No Challenge Too Big for Girl Born Without Eyes or Nose

After years of skin grafts, surgery, Cassidy Hooper will get a nose.

ByABC News
March 4, 2013, 3:01 PM

March 5, 20123— -- Cassidy Hooper has high hopes for a career in radio broadcasting, despite her physical challenges. The 16-year-old from Charlotte, N.C., was born with no eyes or nose.

She attends The Governor Morehead School in Raleigh, N.C., a residential K-12 school for the blind, but no challenge is too big for her: She runs on the track team and recently qualified for a scholarship to the Charlotte Curling Club.

And soon, by the end of the school year, she will have a new nose.

Since the age of about 11, Cassidy has gone through a series of skin graft and facial reconstruction operations at Levine Children's Hospital in Charlotte. In three final surgeries done over two to three weeks, doctors will stretch skin flaps over a bone or cartilage graft from another part of her body.

Cassidy said she is excited that for the first time she will be able to smell and breathe through her nose. "I'll have a real nose like everyone else's," she said.

Nothing has ever stood in the way of Cassidy's optimism and ambition.

"Things always may be hard," Cassidy told ABCNews.com. "But here's what I think: I don't need easy, I just need possible."

No one knows why Cassidy was born without eyes and a nose, a rare birth defect that likely occurred during the first two weeks of gestation.

"Her heart and brain are normal," said her mother, Susan Hooper, 42 and a kindergarten teacher. "Nothing else is going on with her."

Cassidy's father, Aaron Hooper is a 47-year-old engineer and she has two sisters, 18 and 12.

From the moment she was born, her reconstructive surgeon, Dr. David Matthews, knew Cassidy would eventually have surgery, but had to wait until she stopped growing. He put in an expander to stretch the skin above her mouth and widened her face to create a bony opening, then an airway.

"It's been a long process," said Hooper.

As a little girl, Cassidy had prosthetics for eyes, but at $5,000 a piece the family could not afford to replace the custom-made eyes when she outgrew them.

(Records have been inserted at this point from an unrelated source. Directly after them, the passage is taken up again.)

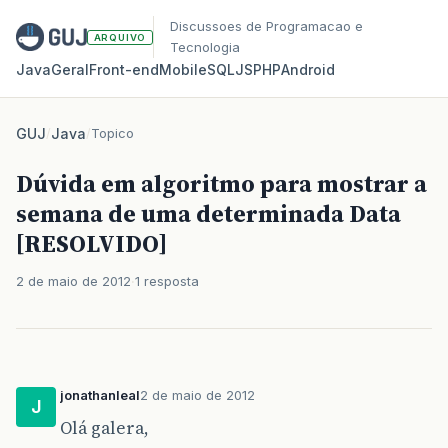
Discussoes de Programacao e
ARQUIVO
Tecnologia
Java
Geral
Front‑end
Mobile
SQL
JS
PHP
Android
GUJ
/
Java
/
Topico
Dúvida em algoritmo para mostrar a
semana de uma determinada Data
[RESOLVIDO]
2 de maio de 2012
1 resposta
jonathanleal
2 de maio de 2012
J
Olá galera,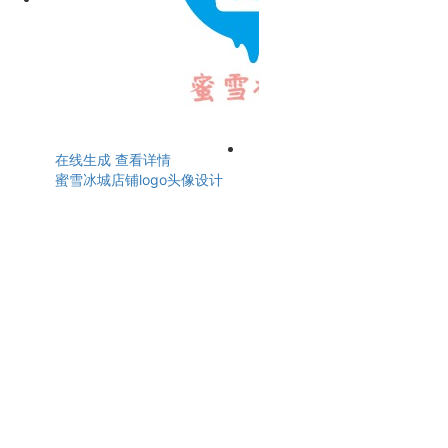
在线生成
查看详情
蜜雪冰城店铺logo头像设计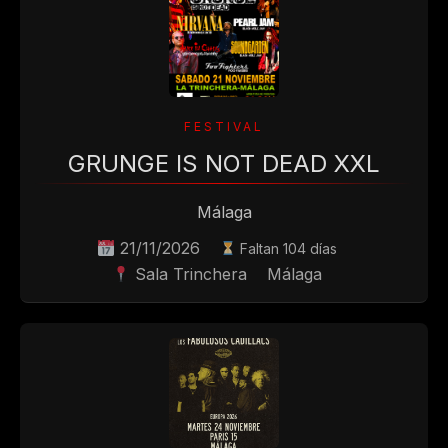
GRUNGE IS NOT DEAD XXL
Málaga
21/11/2026
Faltan 104 días
Sala Trinchera
Málaga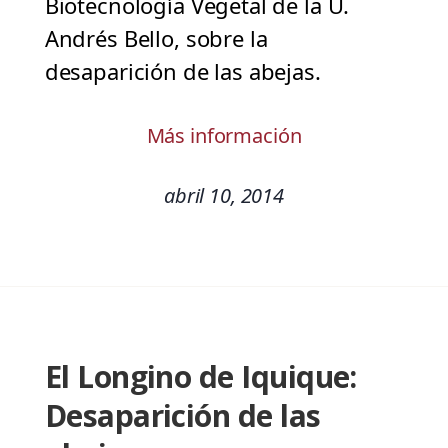
Biotecnología Vegetal de la U.
Andrés Bello, sobre la
desaparición de las abejas.
Más información
abril 10, 2014
El Longino de Iquique:
Desaparición de las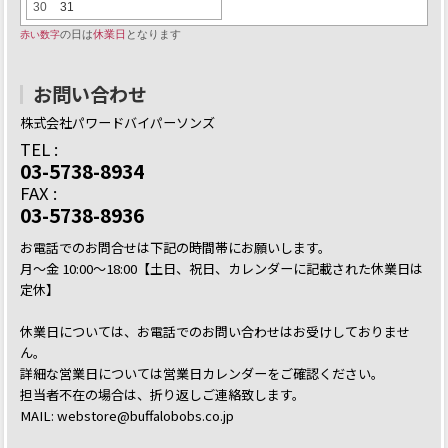
お問い合わせ
株式会社パワードバイパーソンズ
TEL :
03-5738-8934
FAX :
03-5738-8936
お電話でのお問合せは下記の時間帯にお願いします。
月～金 10:00～18:00【土日、祝日、カレンダーに記載された休業日は
定休】
休業日については、お電話でのお問い合わせはお受けしておりませ
ん。
詳細な営業日については営業日カレンダーをご確認ください。
担当者不在の場合は、折り返しご連絡致します。
MAIL: webstore@buffalobobs.co.jp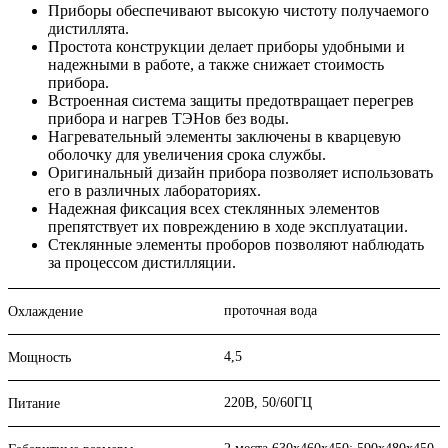
Приборы обеспечивают высокую чистоту получаемого
дистиллята.
Простота конструкции делает приборы удобными и
надежными в работе, а также снижает стоимость
прибора.
Встроенная система защиты предотвращает перегрев
прибора и нагрев ТЭНов без воды.
Нагревательный элементы заключены в кварцевую
оболочку для увеличения срока службы.
Оригинальный дизайн прибора позволяет использовать
его в различных лабораториях.
Надежная фиксация всех стеклянных элементов
препятствует их повреждению в ходе эксплуатации.
Стеклянные элементы проборов позволяют наблюдать
за процессом дистилляции.
проточная вода
Охлаждение
4,5
Мощность
220В, 50/60ГЦ
Питание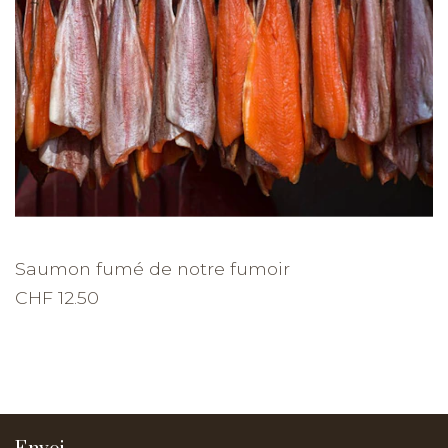
Saumon fumé de notre fumoir
CHF 12.50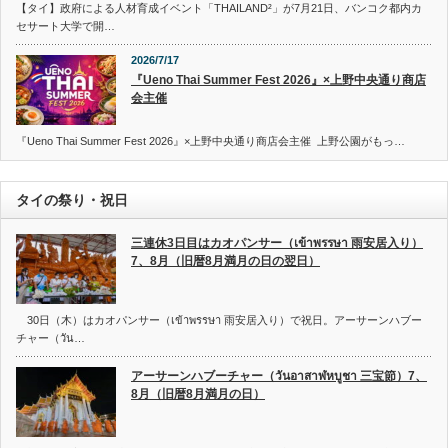
【タイ】政府による人材育成イベント「THAILAND²」が7月21日、バンコク都内カ
セサート大学で開…
2026/7/17
『Ueno Thai Summer Fest 2026』×上野中央通り商店
会主催
『Ueno Thai Summer Fest 2026』×上野中央通り商店会主催 上野公園がもっ…
タイの祭り・祝日
三連休3日目はカオパンサー（เข้าพรรษา 雨安居入り）
7、8月（旧暦8月満月の日の翌日）
30日（木）はカオパンサー（เข้าพรรษา 雨安居入り）で祝日。アーサーンハブー
チャー（วัน…
アーサーンハブーチャー（วันอาสาฬหบูชา 三宝節）7、
8月（旧暦8月満月の日）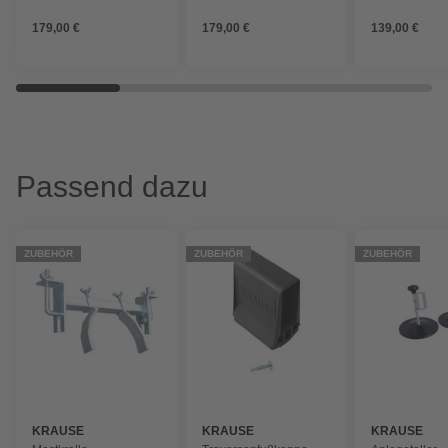
Aluminium
Aluminium
Aluminium
179,00 €
179,00 €
139,00 €
Passend dazu
ZUBEHÖR
ZUBEHÖR
ZUBEHÖR
KRAUSE
KRAUSE
KRAUSE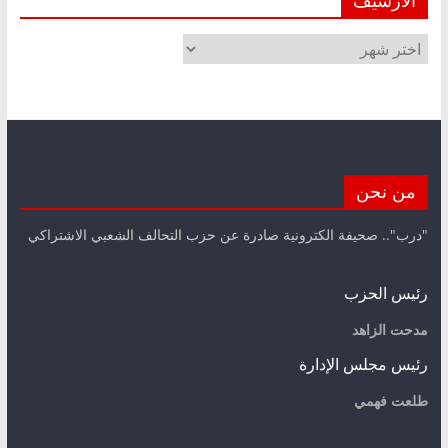
الأرشيف
من نحن
"درب".. صحيفة الكترونية صادرة عن حزب التحالف الشعبي الاشتراكي
رئيس الحزب
مدحت الزاهد
رئيس مجلس الإدارة
طلعت فهمي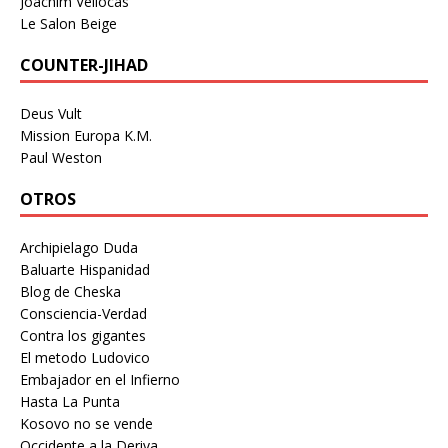
Joachim Véliocas
Le Salon Beige
COUNTER-JIHAD
Deus Vult
Mission Europa K.M.
Paul Weston
OTROS
Archipielago Duda
Baluarte Hispanidad
Blog de Cheska
Consciencia-Verdad
Contra los gigantes
El metodo Ludovico
Embajador en el Infierno
Hasta La Punta
Kosovo no se vende
Occidente a la Deriva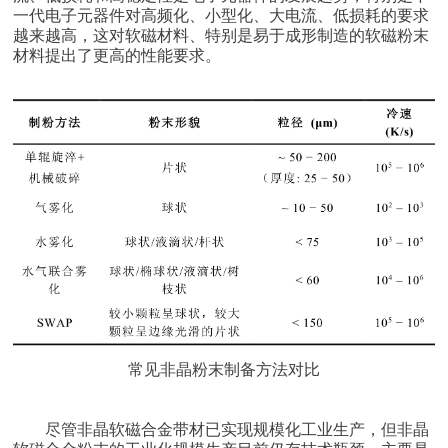
一代电子元器件对高频化、小型化、大电流、低损耗的要求
越来越高，这对软磁材料、特别是易于成形制造的软磁粉末
材料提出了更高的性能要求。
常见非晶粉末制备方法对比
尽管非晶软磁合金带材已实现规模化工业生产，但非晶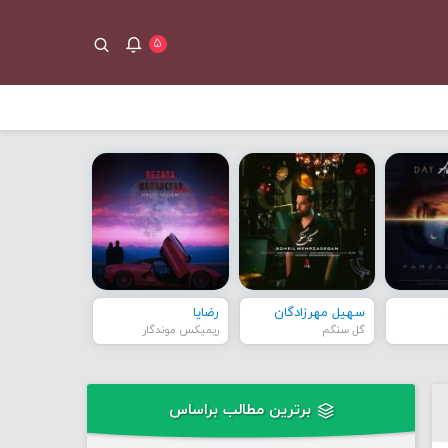
۵
سهیل مهرزادگان
رضایا
گل سنگم
ریمیکس موندگار
برترین مطالب براساس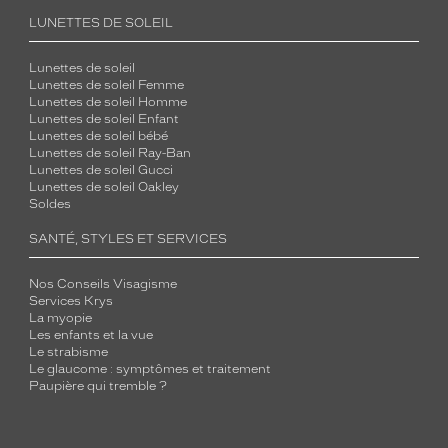
LUNETTES DE SOLEIL
Lunettes de soleil
Lunettes de soleil Femme
Lunettes de soleil Homme
Lunettes de soleil Enfant
Lunettes de soleil bébé
Lunettes de soleil Ray-Ban
Lunettes de soleil Gucci
Lunettes de soleil Oakley
Soldes
SANTÉ, STYLES ET SERVICES
Nos Conseils Visagisme
Services Krys
La myopie
Les enfants et la vue
Le strabisme
Le glaucome : symptômes et traitement
Paupière qui tremble ?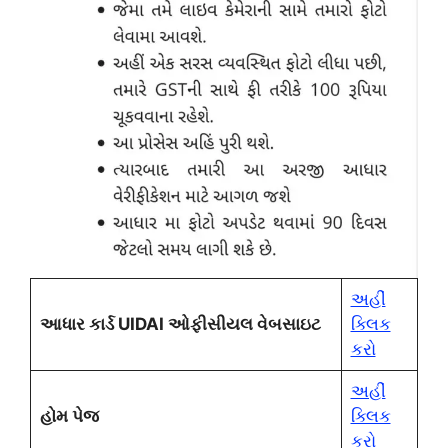
અહીં
આધાર કાર્ડ UIDAI ઓફીસીયલ વેબસાઇટ
ક્લિક
કરો
અહીં
હોમ પેજ
ક્લિક
કરો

"Insurance didn't pay one cent," said her mother. "We had already started the process to do her nose, moving her eyes closer together and having her skull reshaped. We were not going to pay for it then have to pay again."

She said once Cassidy's nose surgery was complete, they would buy new prosthetic eyes.

To be born with no eyes and nose is "exceedingly rare," said Dr. Sherard A. Tatum III, director of facial and reconstructive surgery at Upstate Golisano Children's Hospital in Syracuse, N.Y.

A member of the American Academy of Facial, Plastic and Reconstructive Surgery, Tatum volunteers with its Face to Face program, providing free facial surgeries to children in the Third World.

Building the foundation for a nose is complex, said Tatum, who does not treat Cassidy.

"The nose is a little like the ear -- what you see isn't functional," he said. "A lot of people have noses they lost to trauma and cancer and breathe fine and have a sense of smell. The nose is something we expect to see in its conventional place and it's good to put glasses on, but it's not 100 percent necessary."

"The nose is a bit of a tee-pee," said Tatum. "The soft tissues that make up the inside and the outside skin and mucus membrane don't have a lot of strength to stick out of the face like the nose does. You can't just slap some skin up there and make it look like a nose."